If the value factor continues to perform well in 2023, strength from that bias and focus could lead to similar strength for blend and pure value managers this year — not to mention any smart beta multi-factor strategies that use value as an input, or even specific single-factor, value-oriented smart beta funds.

3 Active Bond Fund Categories Outperformed

While many equity categories had record-setting performance in 2022, active bond funds overall had a lackluster year. Roughly 40% of managers outperformed their prospectus benchmark. This is the lowest rate since 2018 and 11 percentage points below the historical average — typically, more than half of bond managers beat their benchmarks.

Only three categories had better-than-average hit rates and higher-than-usual average excess returns in 2022: EM, high yield, and multi-sector bonds.

The lesser-constrained multi-sector bond funds produced the best results. More than 77% of multi-sector active managers beat their benchmark one year after 96% of managers had, as shown below. The remaining six categories saw below-average performance, with less than 50% of managers beating their benchmark.

Average excess returns were similar to hit rate trends, as only the same above three markets saw positive average excess returns in 2022. And, once again, multi-sector bond funds delivered the strongest results, with an average excess return of 1.95%.4

This breaks a streak of outperformance for Intermediate Core-Plus managers. In five of the last six years, more than 70% had beat their benchmark. The last time less than 70% of Intermediate Core-Plus managers outperformed was in 2018, a year not unlike 2022, when rate and credit volatility were both elevated.

But I don’t believe weakness in those core segments should deter investors in 2023. After all, following 2018, for three straight years more than 70% of Intermediate Core-Plus funds outperformed, with an average excess return of 82 basis points a year.5 Also, strictly confining the core of your portfolio to Agg-based bonds is limiting. It’s also risky, given the prospect for higher rates ahead and how duration effects have been the sole driver of negative returns.

While only 31% of active managers beat the benchmark, 51% did have lower realized volatility than their prospectus benchmark in 20226 — an example of how active duration management, sector allocations, and security selection may be able to better defend against rate and credit volatility than vanilla indexed core Agg bonds.

Will Active ETFs Outperform in 2023? Watch for Market Breadth

Active management’s strong 2022 results are likely to spur more interest in active strategies, something we’ve begun to see in the ETF market.

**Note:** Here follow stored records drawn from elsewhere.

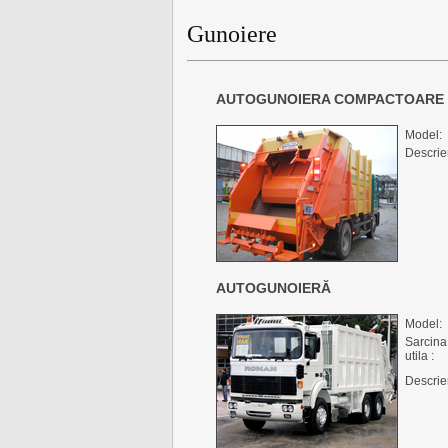
Gunoiere
AUTOGUNOIERA COMPACTOARE
Model:
Descrie
AUTOGUNOIERĂ
Model:
Sarcina
utila :
Descrie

Active ETFs took in $100 billion of inflows last year.7 Yet, some of those were into defined-outcome, option-based strategies that target a more convex payoff and aren’t solely focused on delivering alpha. Nevertheless, we’ll likely see a proliferation of active funds and inflows this year — perhaps even in the mutual fund industry.

That said, equity strategy trends are facing a mixed backdrop that wouldn’t normally create a conducive environment for alpha.

In both US large and small caps cross-sectional stock dispersion is below average, while pairwise correlations are above average.8 This signals a clustered/macro-driven market where there is little difference among stock co-movements, making it challenging for active to outperform consistently.

Because this could upend the recent trend of active equity outperformance, anyone planning to use only active equity strategies in 2023 may want to rethink their approach. After all, the saving grace for alpha in 2022 was market breadth.

In 2022, 56% of US stocks beat the broad index return, a rate above the long-term average of 49%.9 With more stocks beating the index, chances for a correct overweight position to add alpha improve. As a result, breadth will be a very important metric to watch if active stock-picking patterns from 2022 carry over into 2023 — and if there will be a three-peat of more than 50% of equity managers beating their benchmark.